Attempted iodocyclisation (ICl in MeCN) of 1,5-diphenyl-3-[2-(N-methylsulfamoyl)phenyl]penta-1,4-diyn-3-ol resulted only in cyclodehydration to give the novel 3,3-bis(phenylethynyl)-2-methyl-1,2-benzisothiazole 1,1-dioxide. However, application of these conditions to 1,5-diphenyl-3-[2-(N-p-tolylsulfamoyl)phenyl]penta-1,4-diyn-3-ol provided a novel derivative of the unusual 1,2-benzisothiazolo[2,3-a]quinoline system that was characterised by X-ray crystallography; the corresponding 2-aryl-3,3-di(alkynyl)-1,2-benzisothiazole 1,1-dioxide was also formed. The latter also underwent iodocyclisation to give the 1,2-benzisothiazolo[2,3-a]quinolines. It was established that the 3,3-di(alkynyl)-1,2-benzisothiazole 1,1-dioxides could be generated most efficiently by treatment of the 3-[2-(sulfamoyl)phenyl]penta-1,4-diyn-3-ols with In(OTf)3in DCM.

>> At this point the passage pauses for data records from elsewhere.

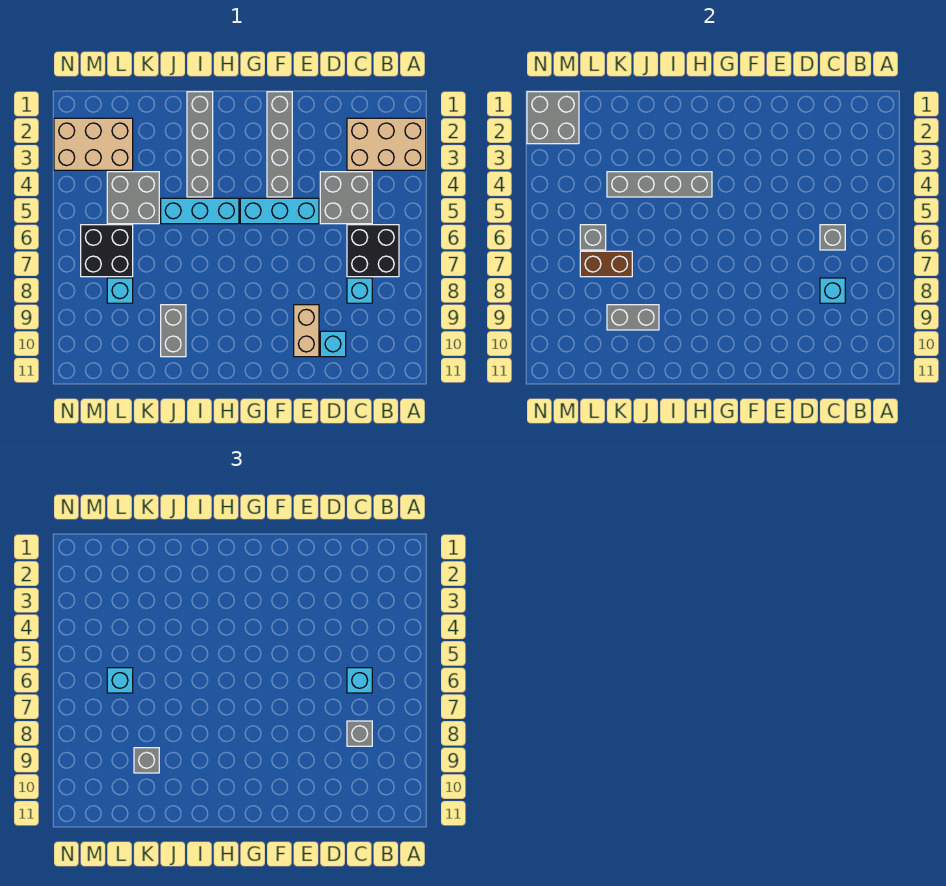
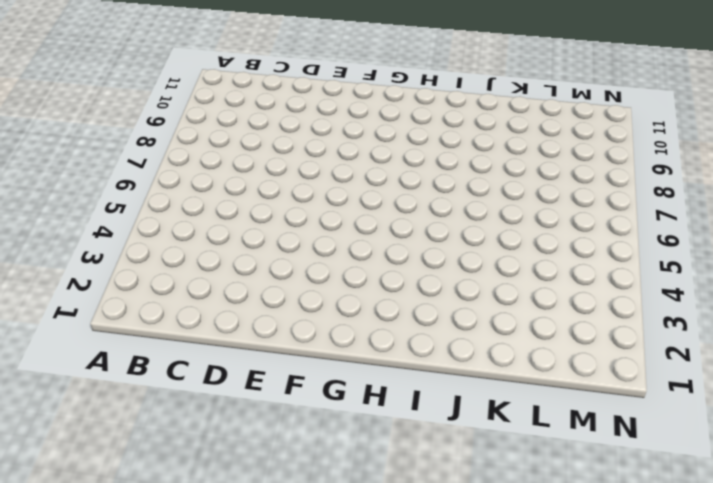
none -> tan 2x3 brick [347,118,426,170]
none -> black 2x2 brick [347,225,399,277]
none -> grey 2x2 brick [320,172,372,224]

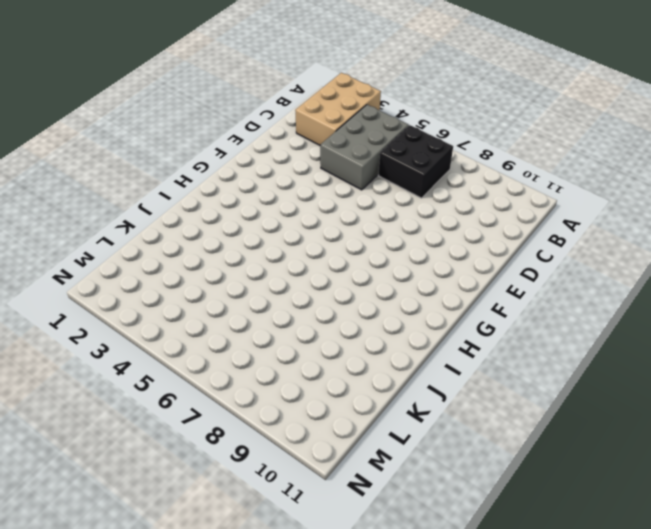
grey 2x3 brick [320,105,409,190] -> grey 2x2 brick [320,172,372,224]
none -> cyan 1x1 brick [347,278,372,303]
none -> cyan 1x1 brick [320,331,346,357]
none -> cyan 1x3 brick [240,198,319,224]

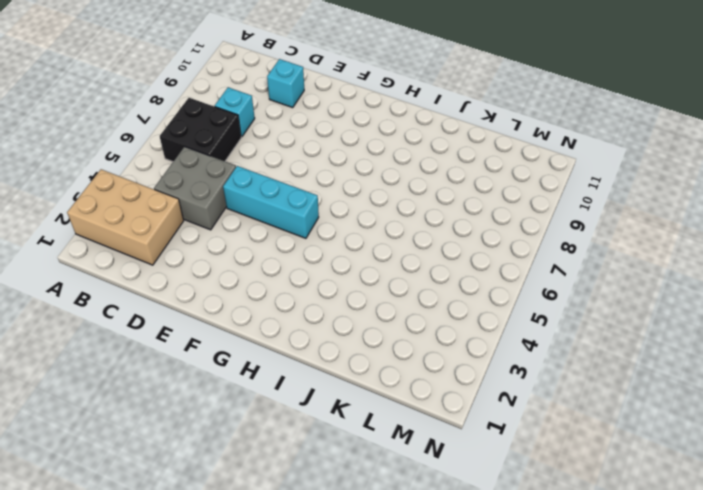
none -> tan 1x2 brick [294,305,319,357]
none -> grey 1x4 brick [267,92,292,197]
none -> cyan 1x3 brick [161,198,239,224]

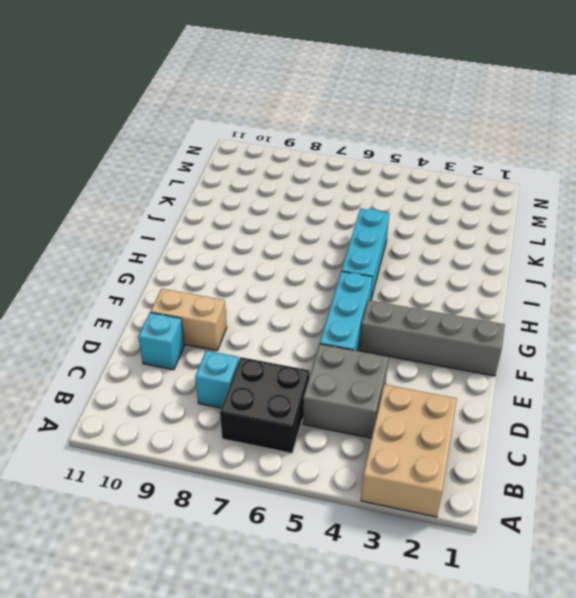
none -> grey 1x4 brick [187,92,213,197]
none -> grey 1x2 brick [161,305,186,357]
none -> grey 2x2 brick [107,172,159,224]

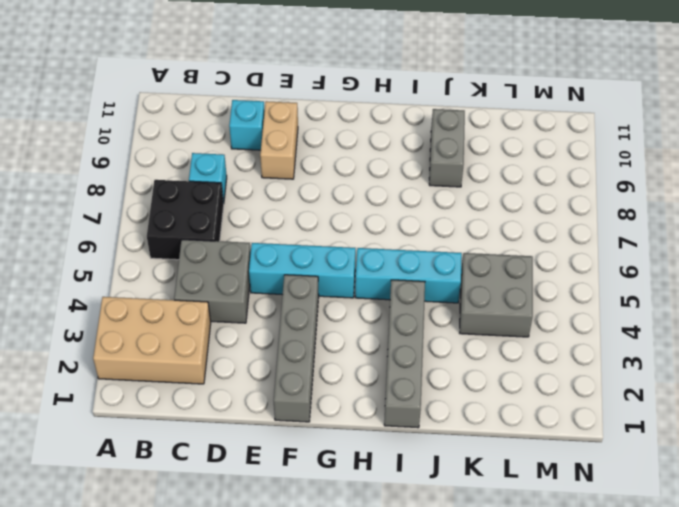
none -> tan 2x3 brick [54,118,133,170]
none -> black 2x2 brick [81,225,133,277]
none -> cyan 1x1 brick [107,278,133,303]

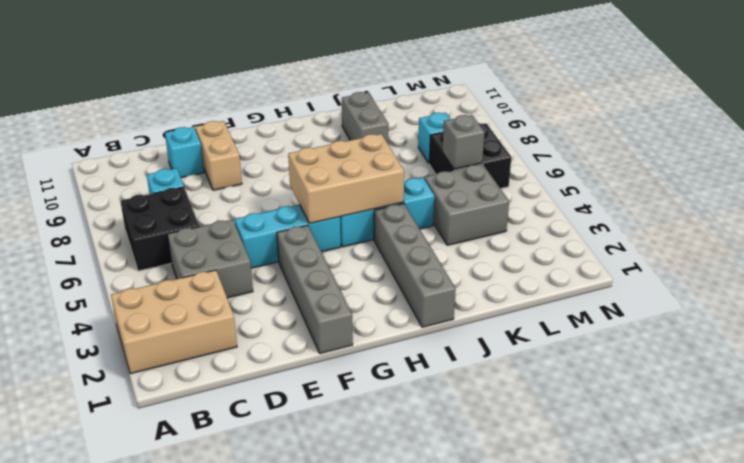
tan 2x3 brick [288,134,404,223] -> tan 2x3 brick moved to [54,118,133,170]
none -> grey 1x1 brick [820,225,845,250]
none -> cyan 1x1 brick [820,278,845,303]
none -> grey 1x4 brick [607,172,712,197]

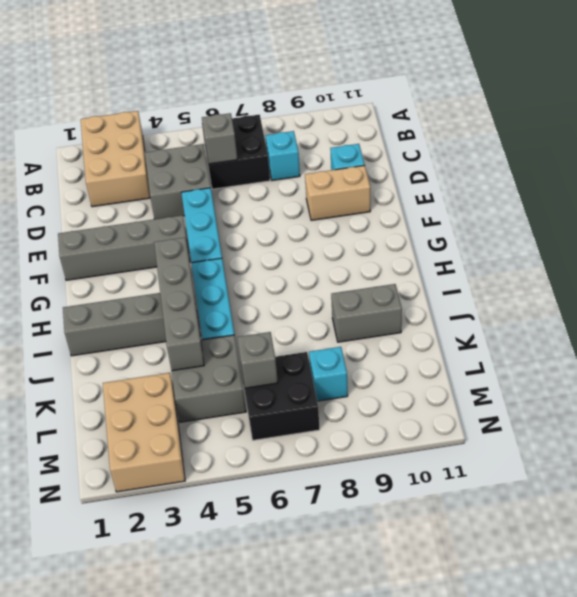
none -> cyan 1x1 brick [820,278,845,303]
none -> grey 1x2 brick [607,305,659,330]
none -> brown 1x2 brick [580,251,632,277]

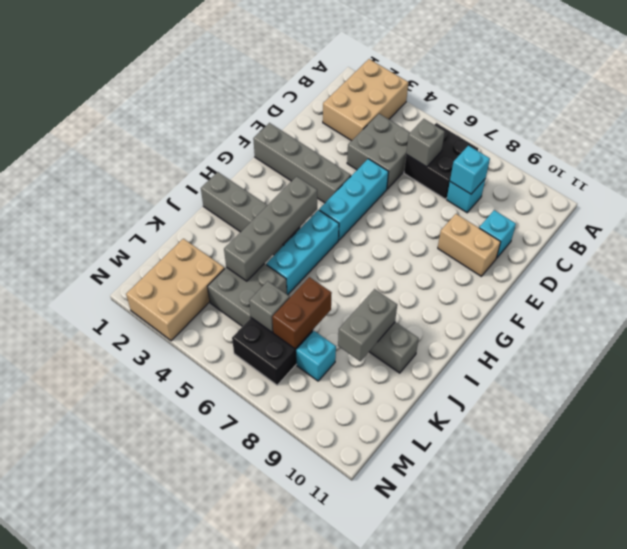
none -> grey 2x2 brick [527,92,579,144]
none -> cyan 1x1 brick [347,668,372,693]
none -> grey 1x1 brick [347,721,372,746]

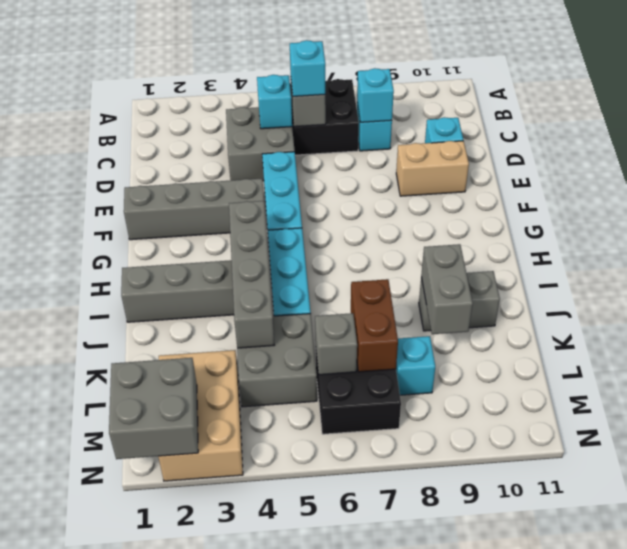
cyan 1x1 brick [257,75,292,129] -> cyan 1x1 brick moved to [107,668,133,693]
none -> tan 2x3 brick [347,118,426,170]
none -> grey 1x1 brick [347,721,372,746]
none -> grey 1x1 brick [134,748,159,773]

Iodocyclisation (ICl in MeCN) of 3-(2-tosylamidophenyl)penta-1,4-diyn-3-ols having symmetrical alkyne substituents afforded novel 4-alkynyl-3-iodoquinolines. However, the unsymmetrically-substituted pentadiynols cyclised less efficiently to give, in some cases, mixtures of regioisomeric 3-iodoquinolines. The cyclisation of 1-(4-methoxyphenyl)-5-phenyl-3-(2-tosylamidophenyl)penta-1,4-diyn-3-ol regiospecifically generated 3-iodo-2-(4-methoxyphenyl)-4-(phenylethynyl)quinoline, as anticipated.

Silver-catalysed cyclisation (AgOAc in MeCN) of 3-[2-(N-arylsulfamoyl)phenyl]penta-1,4-diyn-3-ols proceeds stereoselectively to (Z)-3-alkylidene-4-alkynyl-2-aryl-and (Z)-4-alkynyl-2-aryl-3-arylidene-1,2-benzothiazin-4-ol 1,1-dioxides via a 6-endo-digpathway in good to excellent yields, constituting a new approach to this ring system. Two of the pentadiynols also furnished 1,2-benzothiazepine 1,1-dioxides derived via a 7-endo-digring closure. Mechanisms for the formation of these novel compounds are proposed.

With a range of heterocycles to hand some were subjected to functionalisation or annulation reactions. Of note is the Pd-mediated domino-amination-hydroamination of 4-alkynyl-3-iodoquinolines with a range of primary amines. This approach was exploited to access novel 2,3,4-trisubstituted pyrrolo[2,3-c]quinolines, analogues of the biologically active Marinoquinolines. However, in some instances the hydroamination step was suppressed and the major or exclusive product was a 4-alkynyl-3-amino-2-arylquinoline.

Suzuki-Miyaura couplings to 4-alkynyl-2-iodo-3-arylquinolines and efforts to effect iodocyclisations of the products are also described.